Set down the entries that follow exactly as written, leaving out any images.
[Entries provided]
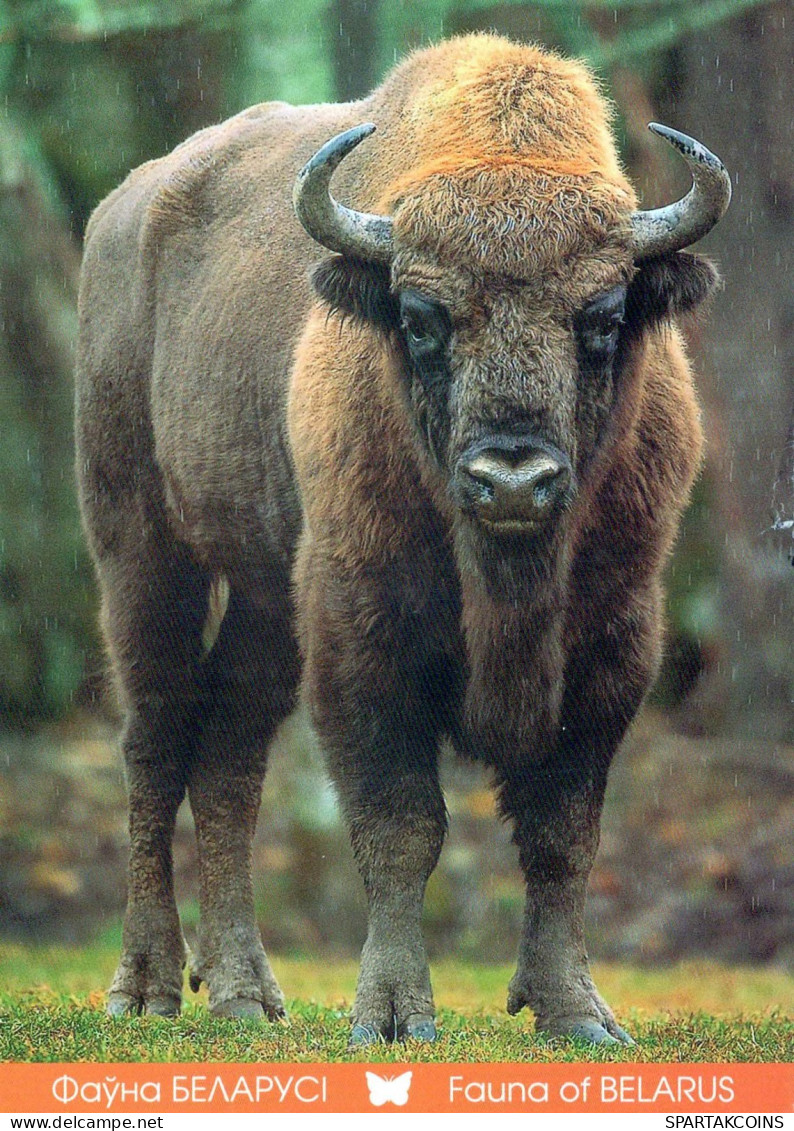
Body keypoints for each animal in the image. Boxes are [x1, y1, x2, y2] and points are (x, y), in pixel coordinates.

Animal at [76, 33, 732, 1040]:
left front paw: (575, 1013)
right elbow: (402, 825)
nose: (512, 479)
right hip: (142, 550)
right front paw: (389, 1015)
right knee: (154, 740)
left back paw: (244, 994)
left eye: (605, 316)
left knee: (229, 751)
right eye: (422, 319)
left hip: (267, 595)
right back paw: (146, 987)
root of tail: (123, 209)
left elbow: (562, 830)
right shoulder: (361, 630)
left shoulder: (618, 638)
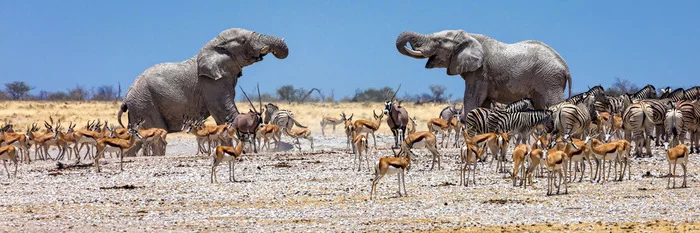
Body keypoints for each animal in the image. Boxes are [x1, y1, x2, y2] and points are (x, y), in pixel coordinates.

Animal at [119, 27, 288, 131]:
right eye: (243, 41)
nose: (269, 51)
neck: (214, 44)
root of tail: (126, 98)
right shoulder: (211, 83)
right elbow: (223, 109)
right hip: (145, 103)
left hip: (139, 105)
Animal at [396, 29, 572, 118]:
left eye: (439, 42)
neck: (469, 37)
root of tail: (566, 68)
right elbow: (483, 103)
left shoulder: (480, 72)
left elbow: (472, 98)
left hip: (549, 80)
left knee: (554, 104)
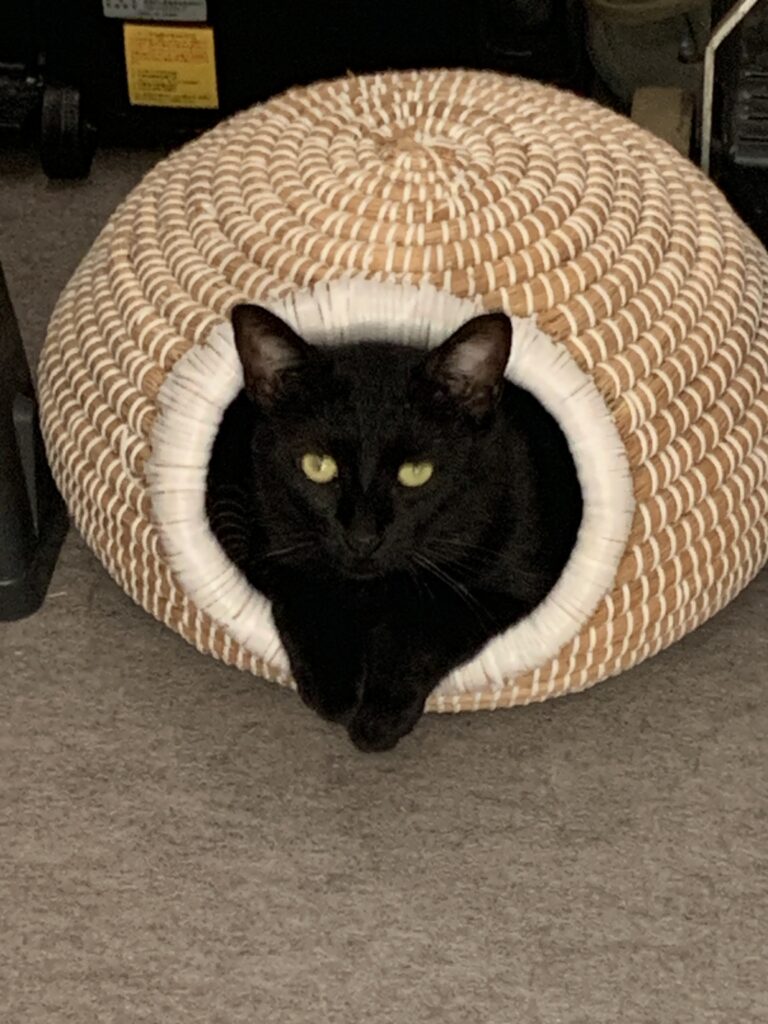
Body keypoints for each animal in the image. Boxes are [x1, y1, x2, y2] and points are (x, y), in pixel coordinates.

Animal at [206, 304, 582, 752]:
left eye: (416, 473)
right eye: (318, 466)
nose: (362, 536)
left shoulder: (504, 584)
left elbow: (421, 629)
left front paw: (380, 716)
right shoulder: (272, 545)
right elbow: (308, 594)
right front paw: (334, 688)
[/Entries provided]
● **Answer to the problem**
Body keypoints for each animal in the image. Boxes are [x1, y1, x2, y2] and points are (x, y), in pixel coordinates.

Animal at [76, 33, 732, 1040]:
left front paw: (575, 1013)
right elbow: (402, 825)
nose: (512, 479)
right hip: (142, 550)
right front paw: (389, 1015)
right knee: (154, 740)
left back paw: (244, 994)
left eye: (605, 316)
left knee: (229, 751)
right eye: (422, 319)
left hip: (267, 595)
right back paw: (146, 987)
root of tail: (123, 209)
left elbow: (562, 830)
right shoulder: (361, 630)
left shoulder: (618, 638)
Body keypoints for each animal in the image. Boxes are [x1, y1, x2, y2] and points are (x, y), in pixel coordinates.

Animal at [119, 27, 288, 131]:
right eye: (243, 41)
nose: (269, 51)
neck: (214, 44)
root of tail: (126, 98)
right shoulder: (211, 83)
right elbow: (223, 109)
right hip: (145, 103)
left hip: (139, 105)
Animal at [396, 29, 572, 118]:
left eye: (439, 42)
neck: (469, 37)
root of tail: (566, 68)
right elbow: (483, 103)
left shoulder: (480, 72)
left elbow: (472, 98)
left hip: (549, 80)
left knee: (554, 104)
Body keypoints for each animal in the image. Boxes are [x1, y1, x2, y2] and points are (x, y), in pixel coordinates.

Animal at [206, 304, 582, 752]:
left eye: (416, 473)
right eye: (318, 466)
nose: (362, 536)
left shoulder: (504, 584)
left elbow: (421, 629)
left front paw: (380, 716)
right shoulder: (272, 545)
right elbow: (308, 594)
right front paw: (334, 688)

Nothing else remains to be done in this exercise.